According to the China Meteorological Administration (CMA), the Fengyun-3A satellite, which is the first of its new generation of polar-orbiting meteorological satellites (see feature article “China launches weather satellite”), is expected to be in operation during the Beijing Olympics.

During the Olympic Summer Games, the host nation and several WMO Members are utilizing these observations in a WMO-coordinated effort to deploy numerical forecast models specifically designed to improve prediction of high-impact weather in the vicinity of the Olympic venues on time-scales of minutes to days.

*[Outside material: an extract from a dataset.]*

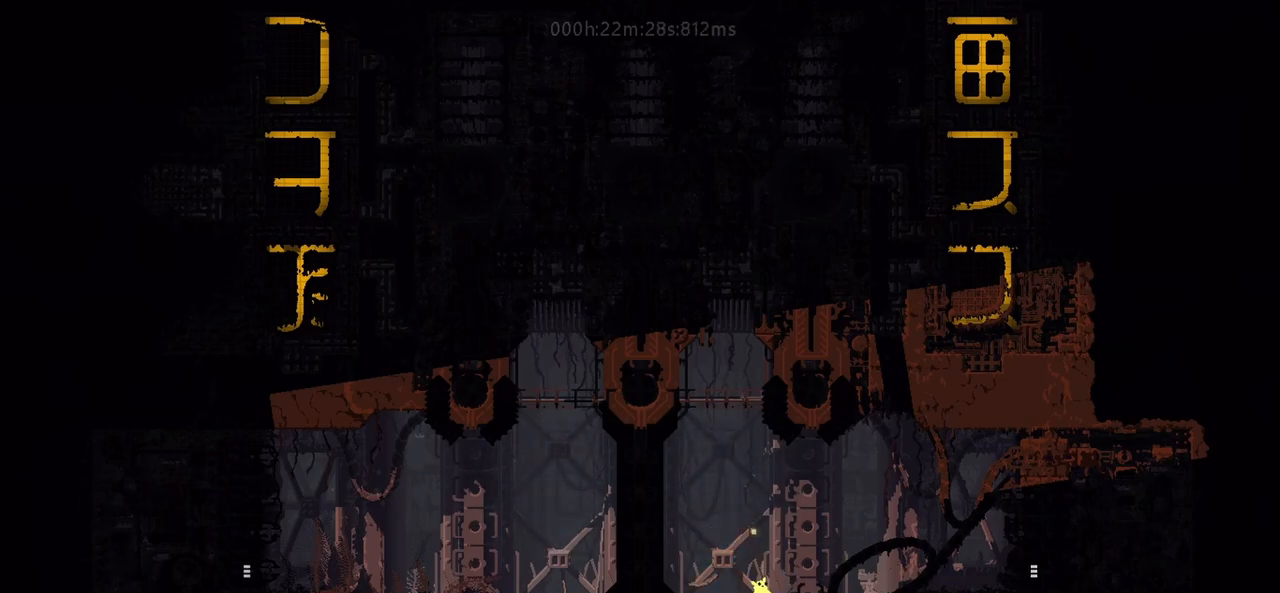
{"keys": [], "events": []}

One aspect is a focus on characterizing the changing uncertainty in such forecasts, which varies with the changing atmospheric conditions. The forecast systems include those already used worldwide by WMO Members for operational prediction as well as state-of-the-art systems from the research community.

This coordinated forecast effort is a project under the WMO’s World Weather Research Programme called the Beijing 2008 Olympics Project. The project consists of two components: a Forecast Demonstration Project, dedicated to 0-6 hour “nowcasts” of convective storm tracks, precipitation and severe weather; and a Research and Development Project, focusing on 6-36 hour mesoscale ensemble predictions, which will provide forecasts of high-impact weather, as well as quantifying the day-to-day variations in uncertainty of the forecasts.

Beijing 2008 will also be a platform to assess the performance of these models in terms of societal benefits realized during the Olympic Games with the goal of improving these models for subsequent forecast challenges and transitioning research results into operations.